Certa noite, pediu ao pai para ir até o Café de D. Edésia, lanchar o último doce, em companhia do namorado. Naquele dia resolveria, o pai não se preocupasse. Sêo Zé concordou com aquela última saída, mas estivesse de volta antes das oito.

Saíram com a roupa do corpo, fretaram um carro, na Praça, e fugiram para a cidade do Barro, onde moravam uns parentes de Sebastião.

Sêo Zé Milagres, às oito em ponto já estava num pé e noutro, olhos atentos no rumo da praça. Pegou uma corda! “Quando ela chegar, ela me paga!” Deu nove, deu dez... Coçava a cabeça e as orelhas impacientemente! Saiu a procurá-la por todos os cantos. Nada. Foi Dora, a empregada gaga, quem sugeriu o destino:

- Ma-ma-madinha Hosana, eu-eu-eu acho que o ga-ga-ga-lego bu-bu-chudo carregou nossa To-totinha!
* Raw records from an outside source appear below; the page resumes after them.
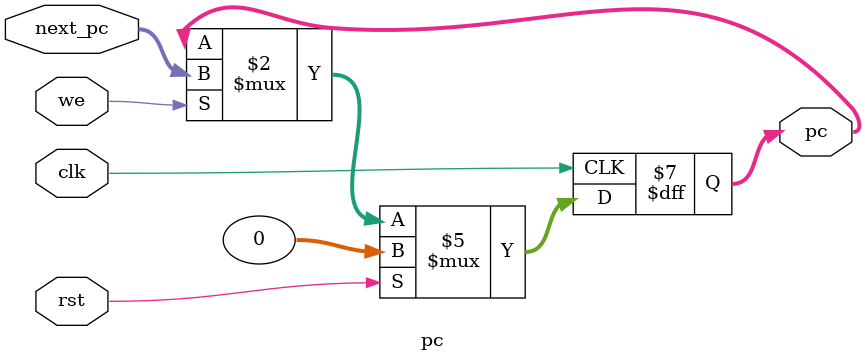
<source format=sv>
module pc (
    input  logic        clk,
    input  logic        rst,
    input  logic        we,
    input  logic [31:0] next_pc,
    output logic [31:0] pc
);

    always_ff @(posedge clk) begin
        if (rst)
            pc <= 32'b0;
        else if (we)
            pc <= next_pc;
    end

endmodule

</source>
Sêo Zé Milagres ficou fumando numa telha de ódio, ao concluir que Dora tinha razão! Arrenegou o nome da filha. Proibiu que dissessem o nome dela dentro de casa. Uma tristeza grande consumiu a casa. No outro dia, Sebastião voltou a trabalhar na barbearia e anunciou para quem quisesse ouvir que havia carregado a filha do velho Zé Milagres. Mandou um tio com a missão diplomática de acalmar a fera e contar que Tôta estava em casa de família, passava bem, não se preocupassem. Sêo Zé não quis acordo. Para ele, a filha estava morta; fosse do Barro para mais longe, que ele não lhe reconhecia nem a abençoava mais.

Mas a raiva não durou uma semana. Sentiu falta daquela filha amorosa, que na vida só tinha lhe dado gosto. Não aguentava ver o cachorro Cherry, triste, ganindo, chamando pela dona; nem a ladainha de Hosana, pedindo que amolecesse aquele coração. Rendeu-se, mandou buscar a filha para fazer o casamento.

Era o dia 23 de Março de 1972, há 50 anos atrás. Foi o padre Dermival de Anchieta Gondim quem celebrou o enlace matrimonial. Ao longo desse tempo todo, dia após dia, Zé Milagres foi descobrindo no genro um grande amigo; ninou os netos que vieram – quatro ao todo: Hércules, Helaine, Heloísa e Hérlon e amou com ternura a filha até seus últimos instantes de vida. Com Levina aconteceu o mesmo, fazendo-a vencer, por fim, o preconceito contra aqueles que têm olhos verdes.

Sebastião e Tôta estavam muito certos acerca do que sentiam, serviram com coragem ao amor que os nutria e acreditaram no destino daquele sentimento, contra tudo, contra todos. Construíram uma família, na humildade e simplicidade. Na estrada, encontraram dificuldades, mas também, preciosas vitórias.

A história de amor dos meus pais lembra-me as palavras sagradas da carta de Paulo aos Coríntios: Agora, pois, permanecem a fé, a esperança e o amor - estes três, mas o maior destes é o amor, porque o amor tudo sofre, tudo crê, tudo espera, tudo suporta.